Both input and output are directories on HDFS (as shown in ). The input is described by the inputformat interface. Its implementation includes ASCII files and JDBC databases, which process data sources separately and provide some data features. Through the inputformat implementation, you can obtain the implementation of the inputsplit interface. This implementation is used to divide the data (from splite1 to splite5 in the figure, which is the result after division ), you can also obtain the implementation of the recordreader interface from inputformat and generate <K, V> pairs from the input. With <K, V>, you can start the map operation.
The map operation passes context. Collect (OutputCollector.
Collect) write the result to context. When mapper outputs are collected, they are output to the output file in a specified way by the partitioner class. We can provide combiner for Mapper. When mapper outputs its <K, V>, key-value pairs are not immediately written to the output, they will be collected in the list (a key value and a list).

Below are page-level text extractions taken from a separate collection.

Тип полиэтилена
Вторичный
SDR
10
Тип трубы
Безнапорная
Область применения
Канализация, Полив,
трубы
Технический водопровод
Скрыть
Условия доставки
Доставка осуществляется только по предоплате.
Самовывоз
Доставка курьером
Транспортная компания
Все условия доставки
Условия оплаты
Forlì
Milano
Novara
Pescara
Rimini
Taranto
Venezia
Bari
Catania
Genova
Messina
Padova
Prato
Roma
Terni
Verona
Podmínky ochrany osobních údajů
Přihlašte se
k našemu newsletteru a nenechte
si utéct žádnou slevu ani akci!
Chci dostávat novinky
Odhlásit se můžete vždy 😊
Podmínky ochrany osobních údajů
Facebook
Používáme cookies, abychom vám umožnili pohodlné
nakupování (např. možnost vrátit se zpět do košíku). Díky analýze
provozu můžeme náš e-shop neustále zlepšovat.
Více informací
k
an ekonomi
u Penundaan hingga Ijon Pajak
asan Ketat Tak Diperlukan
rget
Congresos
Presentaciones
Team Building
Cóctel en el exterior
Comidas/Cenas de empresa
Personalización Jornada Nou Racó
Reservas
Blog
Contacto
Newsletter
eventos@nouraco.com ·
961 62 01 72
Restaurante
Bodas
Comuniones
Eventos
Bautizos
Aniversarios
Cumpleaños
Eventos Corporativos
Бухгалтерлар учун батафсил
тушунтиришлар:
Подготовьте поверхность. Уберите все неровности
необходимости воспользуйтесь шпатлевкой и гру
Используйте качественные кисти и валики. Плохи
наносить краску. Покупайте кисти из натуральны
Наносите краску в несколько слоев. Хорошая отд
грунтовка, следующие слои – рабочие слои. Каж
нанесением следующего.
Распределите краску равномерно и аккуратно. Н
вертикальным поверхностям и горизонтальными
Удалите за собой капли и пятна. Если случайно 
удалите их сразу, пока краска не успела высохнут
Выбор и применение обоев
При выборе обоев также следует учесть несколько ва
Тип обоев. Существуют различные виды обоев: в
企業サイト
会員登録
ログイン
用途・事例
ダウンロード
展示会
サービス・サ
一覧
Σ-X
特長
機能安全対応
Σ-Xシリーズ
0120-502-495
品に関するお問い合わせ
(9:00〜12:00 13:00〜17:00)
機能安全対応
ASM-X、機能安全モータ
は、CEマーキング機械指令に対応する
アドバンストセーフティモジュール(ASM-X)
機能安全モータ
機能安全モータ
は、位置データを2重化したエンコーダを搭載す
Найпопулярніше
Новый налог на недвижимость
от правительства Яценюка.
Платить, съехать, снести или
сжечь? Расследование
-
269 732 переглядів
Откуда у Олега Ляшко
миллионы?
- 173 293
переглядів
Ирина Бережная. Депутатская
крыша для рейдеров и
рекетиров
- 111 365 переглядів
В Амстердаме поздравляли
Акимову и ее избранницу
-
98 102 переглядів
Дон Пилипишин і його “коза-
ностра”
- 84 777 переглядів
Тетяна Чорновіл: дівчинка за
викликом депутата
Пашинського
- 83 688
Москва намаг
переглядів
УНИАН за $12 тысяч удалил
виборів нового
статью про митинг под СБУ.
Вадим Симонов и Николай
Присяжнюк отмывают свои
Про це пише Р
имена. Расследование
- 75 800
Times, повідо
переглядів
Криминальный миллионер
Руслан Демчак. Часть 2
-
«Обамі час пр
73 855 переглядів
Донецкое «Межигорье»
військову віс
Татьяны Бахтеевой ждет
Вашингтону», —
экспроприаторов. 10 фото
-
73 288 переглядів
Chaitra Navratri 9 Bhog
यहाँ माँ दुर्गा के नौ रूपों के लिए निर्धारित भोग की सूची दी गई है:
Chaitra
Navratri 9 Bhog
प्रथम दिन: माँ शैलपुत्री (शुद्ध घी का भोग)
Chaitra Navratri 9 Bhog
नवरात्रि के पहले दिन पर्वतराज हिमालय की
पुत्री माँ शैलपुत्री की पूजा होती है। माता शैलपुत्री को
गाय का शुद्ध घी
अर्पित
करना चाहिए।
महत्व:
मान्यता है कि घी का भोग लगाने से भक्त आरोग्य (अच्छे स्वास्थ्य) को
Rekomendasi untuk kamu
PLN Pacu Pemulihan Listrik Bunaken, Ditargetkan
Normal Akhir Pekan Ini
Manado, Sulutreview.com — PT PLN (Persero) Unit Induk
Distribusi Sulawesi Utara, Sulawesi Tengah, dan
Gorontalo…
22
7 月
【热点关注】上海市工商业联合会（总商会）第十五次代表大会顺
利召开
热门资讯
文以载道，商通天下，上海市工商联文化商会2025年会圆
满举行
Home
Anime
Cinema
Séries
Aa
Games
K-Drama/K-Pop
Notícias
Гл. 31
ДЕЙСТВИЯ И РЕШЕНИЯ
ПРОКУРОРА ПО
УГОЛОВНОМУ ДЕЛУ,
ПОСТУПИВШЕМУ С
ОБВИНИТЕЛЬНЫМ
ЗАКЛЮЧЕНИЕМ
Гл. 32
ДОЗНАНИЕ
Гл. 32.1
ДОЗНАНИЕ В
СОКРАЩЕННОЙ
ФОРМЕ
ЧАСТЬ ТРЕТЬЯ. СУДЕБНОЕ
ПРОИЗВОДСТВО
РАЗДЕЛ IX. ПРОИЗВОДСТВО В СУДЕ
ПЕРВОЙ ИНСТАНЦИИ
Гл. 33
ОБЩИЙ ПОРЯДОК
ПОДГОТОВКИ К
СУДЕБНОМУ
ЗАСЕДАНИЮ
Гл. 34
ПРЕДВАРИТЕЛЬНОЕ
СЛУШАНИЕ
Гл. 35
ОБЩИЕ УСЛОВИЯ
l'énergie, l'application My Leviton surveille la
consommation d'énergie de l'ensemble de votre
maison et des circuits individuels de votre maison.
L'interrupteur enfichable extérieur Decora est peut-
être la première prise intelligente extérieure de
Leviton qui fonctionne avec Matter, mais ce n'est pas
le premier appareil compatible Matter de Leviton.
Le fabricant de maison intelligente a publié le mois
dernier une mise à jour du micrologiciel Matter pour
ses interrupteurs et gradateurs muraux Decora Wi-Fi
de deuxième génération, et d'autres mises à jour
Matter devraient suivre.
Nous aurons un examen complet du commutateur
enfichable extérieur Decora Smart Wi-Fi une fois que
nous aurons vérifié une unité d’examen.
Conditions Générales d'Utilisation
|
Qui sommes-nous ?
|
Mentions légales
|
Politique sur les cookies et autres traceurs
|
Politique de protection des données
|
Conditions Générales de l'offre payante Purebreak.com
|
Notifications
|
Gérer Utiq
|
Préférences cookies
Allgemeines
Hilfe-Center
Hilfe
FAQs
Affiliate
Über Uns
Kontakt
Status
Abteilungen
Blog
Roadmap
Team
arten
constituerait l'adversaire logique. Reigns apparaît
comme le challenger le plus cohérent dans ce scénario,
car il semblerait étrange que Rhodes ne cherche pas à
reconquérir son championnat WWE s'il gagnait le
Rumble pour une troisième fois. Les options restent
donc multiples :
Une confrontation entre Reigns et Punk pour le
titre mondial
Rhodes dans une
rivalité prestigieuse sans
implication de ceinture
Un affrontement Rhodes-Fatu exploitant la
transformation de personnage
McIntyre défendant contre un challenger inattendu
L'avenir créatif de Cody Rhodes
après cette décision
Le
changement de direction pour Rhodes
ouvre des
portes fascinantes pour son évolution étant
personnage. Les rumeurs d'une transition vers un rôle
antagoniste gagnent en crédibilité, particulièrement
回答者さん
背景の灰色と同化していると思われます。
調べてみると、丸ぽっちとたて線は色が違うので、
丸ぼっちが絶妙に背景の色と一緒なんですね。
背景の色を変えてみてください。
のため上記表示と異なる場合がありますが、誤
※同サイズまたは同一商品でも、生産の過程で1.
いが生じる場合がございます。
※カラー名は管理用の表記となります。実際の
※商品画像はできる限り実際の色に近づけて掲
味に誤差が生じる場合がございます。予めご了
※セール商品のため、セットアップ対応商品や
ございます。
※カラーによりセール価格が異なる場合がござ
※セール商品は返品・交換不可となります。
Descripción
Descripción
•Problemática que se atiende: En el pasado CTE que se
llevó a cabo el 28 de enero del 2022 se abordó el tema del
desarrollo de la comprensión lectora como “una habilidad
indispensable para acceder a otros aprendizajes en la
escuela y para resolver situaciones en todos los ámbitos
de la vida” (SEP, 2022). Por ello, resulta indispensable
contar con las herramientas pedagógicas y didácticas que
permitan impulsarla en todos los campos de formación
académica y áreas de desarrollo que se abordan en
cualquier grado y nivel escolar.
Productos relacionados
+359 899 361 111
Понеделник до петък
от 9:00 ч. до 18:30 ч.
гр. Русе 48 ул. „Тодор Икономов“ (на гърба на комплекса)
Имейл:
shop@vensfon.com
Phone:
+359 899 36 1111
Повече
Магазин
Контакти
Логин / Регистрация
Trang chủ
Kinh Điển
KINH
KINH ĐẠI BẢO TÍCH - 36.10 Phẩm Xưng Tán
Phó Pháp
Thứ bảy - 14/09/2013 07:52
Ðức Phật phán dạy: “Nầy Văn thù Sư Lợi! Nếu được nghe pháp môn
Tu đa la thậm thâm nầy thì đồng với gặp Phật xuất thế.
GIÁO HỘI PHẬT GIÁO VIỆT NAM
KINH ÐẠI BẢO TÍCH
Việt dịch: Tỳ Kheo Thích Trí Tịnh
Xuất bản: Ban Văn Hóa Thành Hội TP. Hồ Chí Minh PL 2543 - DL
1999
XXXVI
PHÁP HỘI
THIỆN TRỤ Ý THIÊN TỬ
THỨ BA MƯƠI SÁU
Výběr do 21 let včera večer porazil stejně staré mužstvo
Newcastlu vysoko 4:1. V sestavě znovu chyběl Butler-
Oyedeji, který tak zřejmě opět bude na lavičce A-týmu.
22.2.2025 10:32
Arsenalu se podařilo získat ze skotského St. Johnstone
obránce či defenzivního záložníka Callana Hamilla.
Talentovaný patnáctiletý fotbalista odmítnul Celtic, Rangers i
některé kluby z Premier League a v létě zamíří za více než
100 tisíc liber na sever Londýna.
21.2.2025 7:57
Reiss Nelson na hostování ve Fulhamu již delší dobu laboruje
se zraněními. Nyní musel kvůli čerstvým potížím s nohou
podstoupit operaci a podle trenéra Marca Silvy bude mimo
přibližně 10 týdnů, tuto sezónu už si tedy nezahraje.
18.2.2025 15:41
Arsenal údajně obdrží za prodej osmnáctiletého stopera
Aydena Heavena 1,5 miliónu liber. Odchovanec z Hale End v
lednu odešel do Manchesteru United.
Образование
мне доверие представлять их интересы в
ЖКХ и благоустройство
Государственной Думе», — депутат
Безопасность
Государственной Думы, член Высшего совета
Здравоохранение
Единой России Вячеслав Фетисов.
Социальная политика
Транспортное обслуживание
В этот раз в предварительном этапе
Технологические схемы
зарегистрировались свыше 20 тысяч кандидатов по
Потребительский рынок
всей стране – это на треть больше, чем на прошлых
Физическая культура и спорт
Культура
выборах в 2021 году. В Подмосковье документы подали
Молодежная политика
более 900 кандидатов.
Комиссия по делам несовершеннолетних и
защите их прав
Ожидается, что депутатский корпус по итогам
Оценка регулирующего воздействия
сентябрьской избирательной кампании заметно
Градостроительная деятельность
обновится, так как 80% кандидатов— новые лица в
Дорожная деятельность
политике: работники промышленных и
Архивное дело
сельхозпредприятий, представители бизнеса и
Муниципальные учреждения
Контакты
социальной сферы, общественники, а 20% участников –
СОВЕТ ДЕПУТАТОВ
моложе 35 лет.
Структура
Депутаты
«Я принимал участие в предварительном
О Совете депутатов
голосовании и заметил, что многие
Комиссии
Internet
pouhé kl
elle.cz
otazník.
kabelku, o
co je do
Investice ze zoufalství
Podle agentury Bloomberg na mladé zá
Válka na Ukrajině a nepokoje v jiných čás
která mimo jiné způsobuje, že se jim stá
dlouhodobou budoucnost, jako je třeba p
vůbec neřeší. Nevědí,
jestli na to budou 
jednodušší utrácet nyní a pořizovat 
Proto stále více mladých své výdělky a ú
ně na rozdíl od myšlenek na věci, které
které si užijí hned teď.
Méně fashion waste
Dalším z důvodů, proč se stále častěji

When a certain number of key-value pairs are written, this part of the buffer will be merged in the combiner, then output to partitioner (the yellow color of M1 corresponds to combiner and partitioner ).
After the map action is completed, it enters the reduce stage. This phase involves three steps: shuffle, sort, and reduce.
In the mixed washing stage, the hadoop mapreduce framework will be based on the key in the map results, transmit the relevant results to a reducer (the intermediate results of the same key generated by multiple mappers are distributed on different machines. After this step is completed, they are all transferred to the Reducer Machine that processes this key ). In this step, the file transmission uses the HTTP protocol.
Sort and mixed wash are performed in one piece. In this phase, the <key, value> pairs with the same key value from different mappers are merged together.
In the reduce stage, the <key, (list of values)> obtained after shuffle and sort are sent to the CER Cer. Reduce method for processing. The output result is output to DFS through outputformat.